By Kendall Hutt in Auckland

Foreign companies are profiting off human rights abuses carried out at the Australian offshore refugee processing centre on Nauru, Amnesty International says.

In its new report, Treasure I$land: How companies are profiting from Australia’s abuse of refugees on Nauru, Amnesty International has detailed how Spanish multinational Ferrovial and its wholly-owned Australian subsidiary Broadspectrum have been reaping vast profits from  contracts on the island nation.

The Treasure Island report on Nauru.

Broadspectrum’s three-and-a-half-year contract, set to expire in October, is worth A$2.5 billion, which has risen from A$350 million between September 2012 and February 2014, the Amnesty International report said.

“Broadspectrum is well aware of the conditions faced on Nauru by refugees and people seeking asylum and, in some cases, its employees and sub-contractors are directly responsible for neglect and abuse.”

‘Open-air prison’
Amnesty International describes Nauru’s refugee processing centre as an “open-air prison” designed to deter some of the world’s most vulnerable people from seeking safety on Australia’s shores.

“Australia’s offshore processing system on Nauru subjects refugees and people seeking asylum to a daily diet of humiliation, neglect, abuse and poor physical and mental health care.”

It said such suffering had come in the face of Australia’s efforts to deter people from entering the country irregularly, efforts the Australian government claimed were “necessary”, Amnesty International alleged.

This “necessary” deterrence by the government and the functioning of Nauru’s offshore processing system would not be possible without Broadspectrum’s involvement.

▶ **EXERCISE INSTRUCTIONS**
1. Answer these from the Nauru article:
(a) Which Spanish multinational owns Broadspectrum?
(b) In which month is Broadspectrum's contract set to expire?
(c) What phrase in quotation marks does Amnesty International use for Nauru's refugee processing centre?
2. Repeat the Nauru article word for word from "It said such" to "Amnesty International alleged.".
3. List each thing the Nauru article names as part of the "daily diet" that the offshore processing system imposes on refugees and people seeking asylum.
The rows after this sentence are separate material with no connection to the Nauru article.

[Saved entries]
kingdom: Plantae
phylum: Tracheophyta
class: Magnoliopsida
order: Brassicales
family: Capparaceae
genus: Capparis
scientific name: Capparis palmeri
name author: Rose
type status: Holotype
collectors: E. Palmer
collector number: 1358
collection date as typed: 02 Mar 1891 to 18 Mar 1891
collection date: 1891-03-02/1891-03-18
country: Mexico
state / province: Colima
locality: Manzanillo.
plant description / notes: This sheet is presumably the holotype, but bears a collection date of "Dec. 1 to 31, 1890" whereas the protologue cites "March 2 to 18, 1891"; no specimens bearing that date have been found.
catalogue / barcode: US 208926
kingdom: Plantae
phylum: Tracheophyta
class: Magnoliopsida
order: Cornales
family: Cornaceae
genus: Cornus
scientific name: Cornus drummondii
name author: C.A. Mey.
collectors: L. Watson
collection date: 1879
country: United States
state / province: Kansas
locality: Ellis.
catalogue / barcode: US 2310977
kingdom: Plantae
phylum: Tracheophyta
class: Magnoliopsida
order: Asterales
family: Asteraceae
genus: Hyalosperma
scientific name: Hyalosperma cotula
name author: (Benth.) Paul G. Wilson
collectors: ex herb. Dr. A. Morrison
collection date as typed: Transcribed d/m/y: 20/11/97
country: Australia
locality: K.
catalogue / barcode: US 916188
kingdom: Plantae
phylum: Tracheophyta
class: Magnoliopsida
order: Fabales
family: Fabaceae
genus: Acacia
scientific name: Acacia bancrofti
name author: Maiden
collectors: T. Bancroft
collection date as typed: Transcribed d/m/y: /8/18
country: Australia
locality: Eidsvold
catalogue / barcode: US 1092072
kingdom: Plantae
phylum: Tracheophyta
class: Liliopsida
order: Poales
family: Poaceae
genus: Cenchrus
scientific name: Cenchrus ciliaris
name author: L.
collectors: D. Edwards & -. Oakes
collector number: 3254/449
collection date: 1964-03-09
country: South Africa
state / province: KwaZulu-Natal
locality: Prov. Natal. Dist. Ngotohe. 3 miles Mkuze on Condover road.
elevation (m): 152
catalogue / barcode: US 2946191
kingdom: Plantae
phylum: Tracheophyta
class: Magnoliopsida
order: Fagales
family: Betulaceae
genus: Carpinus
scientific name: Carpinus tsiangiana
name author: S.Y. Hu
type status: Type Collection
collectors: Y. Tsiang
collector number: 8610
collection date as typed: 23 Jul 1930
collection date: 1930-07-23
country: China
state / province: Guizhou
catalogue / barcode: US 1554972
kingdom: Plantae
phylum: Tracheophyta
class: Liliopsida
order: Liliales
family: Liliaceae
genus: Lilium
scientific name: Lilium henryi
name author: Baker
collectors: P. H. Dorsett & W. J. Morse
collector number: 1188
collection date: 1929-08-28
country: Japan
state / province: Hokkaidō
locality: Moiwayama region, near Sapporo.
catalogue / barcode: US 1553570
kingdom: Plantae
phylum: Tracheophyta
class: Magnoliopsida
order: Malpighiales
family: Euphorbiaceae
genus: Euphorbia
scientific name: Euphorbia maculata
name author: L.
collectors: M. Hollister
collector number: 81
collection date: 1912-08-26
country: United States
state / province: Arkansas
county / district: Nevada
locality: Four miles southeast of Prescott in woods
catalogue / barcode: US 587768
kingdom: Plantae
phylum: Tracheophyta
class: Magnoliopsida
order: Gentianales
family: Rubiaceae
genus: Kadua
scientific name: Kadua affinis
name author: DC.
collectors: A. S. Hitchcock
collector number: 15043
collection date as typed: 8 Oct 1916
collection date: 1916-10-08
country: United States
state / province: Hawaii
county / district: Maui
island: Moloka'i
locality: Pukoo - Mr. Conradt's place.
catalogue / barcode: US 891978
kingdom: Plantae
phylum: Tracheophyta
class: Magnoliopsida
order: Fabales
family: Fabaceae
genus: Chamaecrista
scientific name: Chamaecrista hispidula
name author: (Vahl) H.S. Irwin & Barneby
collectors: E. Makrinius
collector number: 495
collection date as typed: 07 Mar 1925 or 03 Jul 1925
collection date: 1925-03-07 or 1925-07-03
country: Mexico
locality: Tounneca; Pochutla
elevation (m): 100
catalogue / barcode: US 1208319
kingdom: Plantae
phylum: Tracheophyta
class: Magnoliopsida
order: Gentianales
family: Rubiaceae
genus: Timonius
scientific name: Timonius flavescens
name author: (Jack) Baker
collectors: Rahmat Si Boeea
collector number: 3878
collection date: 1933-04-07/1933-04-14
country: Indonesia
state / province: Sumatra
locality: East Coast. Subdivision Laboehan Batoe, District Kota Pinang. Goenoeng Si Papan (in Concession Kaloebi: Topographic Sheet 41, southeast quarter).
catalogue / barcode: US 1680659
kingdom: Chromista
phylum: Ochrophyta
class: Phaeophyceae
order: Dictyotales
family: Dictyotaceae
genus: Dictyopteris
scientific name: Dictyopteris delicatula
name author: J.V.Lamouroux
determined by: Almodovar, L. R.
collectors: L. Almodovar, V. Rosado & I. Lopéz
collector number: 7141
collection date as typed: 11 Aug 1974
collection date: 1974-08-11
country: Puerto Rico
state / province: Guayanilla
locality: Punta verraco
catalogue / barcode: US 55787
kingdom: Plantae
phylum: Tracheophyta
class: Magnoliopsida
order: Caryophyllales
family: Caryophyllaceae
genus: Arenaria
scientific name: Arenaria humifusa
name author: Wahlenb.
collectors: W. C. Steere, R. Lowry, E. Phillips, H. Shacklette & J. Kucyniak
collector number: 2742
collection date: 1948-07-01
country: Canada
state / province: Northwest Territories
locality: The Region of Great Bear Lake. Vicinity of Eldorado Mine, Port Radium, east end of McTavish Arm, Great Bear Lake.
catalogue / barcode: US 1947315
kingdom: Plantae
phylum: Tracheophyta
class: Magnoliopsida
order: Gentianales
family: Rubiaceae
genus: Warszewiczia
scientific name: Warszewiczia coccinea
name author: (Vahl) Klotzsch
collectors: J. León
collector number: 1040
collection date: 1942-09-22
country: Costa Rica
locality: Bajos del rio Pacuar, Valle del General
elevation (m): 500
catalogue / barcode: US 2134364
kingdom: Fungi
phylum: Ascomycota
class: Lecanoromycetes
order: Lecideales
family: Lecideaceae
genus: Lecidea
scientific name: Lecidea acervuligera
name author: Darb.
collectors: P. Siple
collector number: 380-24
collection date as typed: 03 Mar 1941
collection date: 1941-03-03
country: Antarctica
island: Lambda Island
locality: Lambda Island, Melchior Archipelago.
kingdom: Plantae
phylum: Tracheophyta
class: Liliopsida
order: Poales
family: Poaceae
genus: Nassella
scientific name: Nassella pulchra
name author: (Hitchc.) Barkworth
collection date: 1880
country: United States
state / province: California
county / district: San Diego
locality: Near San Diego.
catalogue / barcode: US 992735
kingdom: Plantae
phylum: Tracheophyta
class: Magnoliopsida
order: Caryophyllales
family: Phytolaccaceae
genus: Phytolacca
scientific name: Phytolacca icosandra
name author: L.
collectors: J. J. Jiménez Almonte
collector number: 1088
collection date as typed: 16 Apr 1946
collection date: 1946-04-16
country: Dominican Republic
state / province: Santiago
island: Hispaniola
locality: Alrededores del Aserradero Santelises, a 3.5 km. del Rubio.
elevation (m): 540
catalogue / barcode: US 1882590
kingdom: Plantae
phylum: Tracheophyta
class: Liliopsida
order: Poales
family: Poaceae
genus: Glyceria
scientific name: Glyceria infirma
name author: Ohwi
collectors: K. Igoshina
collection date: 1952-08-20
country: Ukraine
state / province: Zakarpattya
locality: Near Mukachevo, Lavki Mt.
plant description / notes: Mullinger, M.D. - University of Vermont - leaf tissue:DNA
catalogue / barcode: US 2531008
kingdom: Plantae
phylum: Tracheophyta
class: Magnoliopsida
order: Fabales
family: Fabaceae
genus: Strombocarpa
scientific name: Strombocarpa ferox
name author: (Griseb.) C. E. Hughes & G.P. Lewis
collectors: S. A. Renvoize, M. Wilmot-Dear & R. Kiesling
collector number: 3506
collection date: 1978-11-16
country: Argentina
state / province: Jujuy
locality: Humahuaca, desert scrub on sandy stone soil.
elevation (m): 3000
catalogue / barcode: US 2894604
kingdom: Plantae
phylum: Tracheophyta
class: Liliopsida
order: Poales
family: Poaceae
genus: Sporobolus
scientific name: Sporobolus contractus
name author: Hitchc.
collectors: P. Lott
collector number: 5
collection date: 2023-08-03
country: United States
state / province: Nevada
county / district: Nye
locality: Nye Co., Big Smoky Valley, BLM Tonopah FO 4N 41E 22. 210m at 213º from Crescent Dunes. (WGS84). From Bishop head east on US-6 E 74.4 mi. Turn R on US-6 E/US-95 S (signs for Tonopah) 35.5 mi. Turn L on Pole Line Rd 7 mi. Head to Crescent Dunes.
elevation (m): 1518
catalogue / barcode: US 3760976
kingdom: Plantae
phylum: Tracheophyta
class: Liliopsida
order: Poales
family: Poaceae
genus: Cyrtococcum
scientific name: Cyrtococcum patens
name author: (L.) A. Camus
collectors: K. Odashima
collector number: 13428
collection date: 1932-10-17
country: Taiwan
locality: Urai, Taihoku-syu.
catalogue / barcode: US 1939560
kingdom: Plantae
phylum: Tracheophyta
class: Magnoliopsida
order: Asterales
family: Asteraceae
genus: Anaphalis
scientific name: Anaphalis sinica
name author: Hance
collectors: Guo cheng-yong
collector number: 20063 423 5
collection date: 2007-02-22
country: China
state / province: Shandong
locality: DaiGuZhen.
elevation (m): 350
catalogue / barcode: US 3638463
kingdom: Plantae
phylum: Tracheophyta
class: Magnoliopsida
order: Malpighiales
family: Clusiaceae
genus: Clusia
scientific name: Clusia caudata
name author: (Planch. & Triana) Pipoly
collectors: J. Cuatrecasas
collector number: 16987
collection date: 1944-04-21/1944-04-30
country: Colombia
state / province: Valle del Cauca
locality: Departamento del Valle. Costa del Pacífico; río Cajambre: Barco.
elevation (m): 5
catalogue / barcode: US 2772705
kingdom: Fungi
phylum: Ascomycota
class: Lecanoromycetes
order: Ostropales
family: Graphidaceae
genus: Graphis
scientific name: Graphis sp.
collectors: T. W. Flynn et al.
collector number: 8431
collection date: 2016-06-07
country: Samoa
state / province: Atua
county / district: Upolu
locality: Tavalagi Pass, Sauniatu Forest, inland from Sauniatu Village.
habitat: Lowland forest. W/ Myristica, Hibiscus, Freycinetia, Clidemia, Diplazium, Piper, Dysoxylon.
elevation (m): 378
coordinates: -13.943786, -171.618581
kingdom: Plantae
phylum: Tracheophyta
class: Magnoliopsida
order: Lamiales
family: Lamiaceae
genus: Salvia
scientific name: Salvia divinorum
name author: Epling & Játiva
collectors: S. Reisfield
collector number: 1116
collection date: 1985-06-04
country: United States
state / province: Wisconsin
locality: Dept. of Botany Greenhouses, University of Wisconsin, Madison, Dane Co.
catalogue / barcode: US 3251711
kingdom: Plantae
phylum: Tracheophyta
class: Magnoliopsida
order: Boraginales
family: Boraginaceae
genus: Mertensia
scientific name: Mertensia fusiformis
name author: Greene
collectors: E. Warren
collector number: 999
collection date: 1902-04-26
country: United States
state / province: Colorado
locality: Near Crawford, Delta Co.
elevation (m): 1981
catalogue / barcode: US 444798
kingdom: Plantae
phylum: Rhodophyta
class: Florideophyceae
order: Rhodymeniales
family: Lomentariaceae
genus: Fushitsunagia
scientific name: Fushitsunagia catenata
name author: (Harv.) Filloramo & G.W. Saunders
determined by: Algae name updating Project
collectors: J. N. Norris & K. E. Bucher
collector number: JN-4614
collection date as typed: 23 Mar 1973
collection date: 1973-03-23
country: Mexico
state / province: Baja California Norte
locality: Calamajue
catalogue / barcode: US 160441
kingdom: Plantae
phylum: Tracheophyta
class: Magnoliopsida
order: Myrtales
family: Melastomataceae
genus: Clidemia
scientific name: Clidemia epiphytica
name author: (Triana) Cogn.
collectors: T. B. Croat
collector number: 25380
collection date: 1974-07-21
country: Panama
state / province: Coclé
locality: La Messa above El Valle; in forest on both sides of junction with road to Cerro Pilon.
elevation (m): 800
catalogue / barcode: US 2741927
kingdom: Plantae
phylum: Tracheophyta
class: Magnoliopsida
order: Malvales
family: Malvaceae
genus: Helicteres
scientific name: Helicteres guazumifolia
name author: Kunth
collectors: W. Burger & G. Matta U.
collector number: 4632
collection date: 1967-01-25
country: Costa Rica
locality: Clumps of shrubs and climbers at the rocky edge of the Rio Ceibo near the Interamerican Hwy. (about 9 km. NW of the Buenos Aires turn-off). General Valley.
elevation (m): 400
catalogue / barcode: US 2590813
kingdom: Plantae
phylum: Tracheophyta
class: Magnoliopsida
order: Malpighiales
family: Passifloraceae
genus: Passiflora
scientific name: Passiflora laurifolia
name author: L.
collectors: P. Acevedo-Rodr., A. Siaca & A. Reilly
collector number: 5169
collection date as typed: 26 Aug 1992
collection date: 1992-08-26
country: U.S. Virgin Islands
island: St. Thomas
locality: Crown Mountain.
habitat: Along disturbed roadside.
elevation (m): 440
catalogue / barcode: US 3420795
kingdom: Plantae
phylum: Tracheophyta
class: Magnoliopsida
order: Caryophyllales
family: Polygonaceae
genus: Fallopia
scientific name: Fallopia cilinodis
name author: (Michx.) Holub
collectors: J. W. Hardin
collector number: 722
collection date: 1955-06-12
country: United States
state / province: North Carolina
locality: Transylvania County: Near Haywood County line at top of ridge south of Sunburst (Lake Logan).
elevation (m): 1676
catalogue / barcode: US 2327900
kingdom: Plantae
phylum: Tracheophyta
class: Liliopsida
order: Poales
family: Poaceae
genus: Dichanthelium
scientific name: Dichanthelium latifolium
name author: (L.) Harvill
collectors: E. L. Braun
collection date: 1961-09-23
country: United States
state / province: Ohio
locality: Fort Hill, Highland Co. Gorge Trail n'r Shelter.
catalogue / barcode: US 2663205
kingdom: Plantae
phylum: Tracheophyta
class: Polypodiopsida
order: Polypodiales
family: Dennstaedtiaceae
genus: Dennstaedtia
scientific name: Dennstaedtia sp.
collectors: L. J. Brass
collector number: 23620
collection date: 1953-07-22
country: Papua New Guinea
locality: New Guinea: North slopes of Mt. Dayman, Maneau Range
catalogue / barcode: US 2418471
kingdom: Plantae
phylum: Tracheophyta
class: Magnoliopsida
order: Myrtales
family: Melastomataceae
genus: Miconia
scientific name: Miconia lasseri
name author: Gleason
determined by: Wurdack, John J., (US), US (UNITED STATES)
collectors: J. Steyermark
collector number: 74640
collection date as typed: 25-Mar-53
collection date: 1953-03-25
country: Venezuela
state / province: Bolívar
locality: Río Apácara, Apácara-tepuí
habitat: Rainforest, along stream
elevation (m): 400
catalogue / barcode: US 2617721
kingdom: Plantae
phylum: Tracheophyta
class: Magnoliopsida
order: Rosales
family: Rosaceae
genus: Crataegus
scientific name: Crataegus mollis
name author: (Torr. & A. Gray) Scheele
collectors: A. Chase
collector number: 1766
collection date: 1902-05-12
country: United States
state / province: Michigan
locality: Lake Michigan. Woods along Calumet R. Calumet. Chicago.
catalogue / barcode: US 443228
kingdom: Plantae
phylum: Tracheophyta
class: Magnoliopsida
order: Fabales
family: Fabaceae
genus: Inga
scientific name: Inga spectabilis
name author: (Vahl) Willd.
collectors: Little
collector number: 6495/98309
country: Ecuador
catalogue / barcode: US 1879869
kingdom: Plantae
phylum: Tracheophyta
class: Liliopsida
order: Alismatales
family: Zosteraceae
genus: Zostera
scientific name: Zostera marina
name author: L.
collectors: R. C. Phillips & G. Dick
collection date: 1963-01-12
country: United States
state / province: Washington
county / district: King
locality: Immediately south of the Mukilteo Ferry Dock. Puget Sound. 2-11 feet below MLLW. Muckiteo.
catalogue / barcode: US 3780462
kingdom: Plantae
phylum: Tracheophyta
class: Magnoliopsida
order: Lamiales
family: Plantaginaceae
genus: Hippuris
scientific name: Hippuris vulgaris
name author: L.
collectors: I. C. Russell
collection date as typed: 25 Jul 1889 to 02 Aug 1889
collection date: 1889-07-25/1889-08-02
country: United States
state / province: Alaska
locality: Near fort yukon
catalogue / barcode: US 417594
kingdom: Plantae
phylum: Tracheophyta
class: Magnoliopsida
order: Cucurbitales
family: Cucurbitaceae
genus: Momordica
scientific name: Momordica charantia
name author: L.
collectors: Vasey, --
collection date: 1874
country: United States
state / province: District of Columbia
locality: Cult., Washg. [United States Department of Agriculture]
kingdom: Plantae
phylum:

▶ **ANSWERS PER TASK**
1.
(a) Ferrovial
(b) October
(c) "open-air prison"

2.
It said such suffering had come in the face of Australia’s efforts to deter people from entering the country irregularly, efforts the Australian government claimed were “necessary”, Amnesty International alleged.

3. humiliation; neglect; abuse; poor physical and mental health care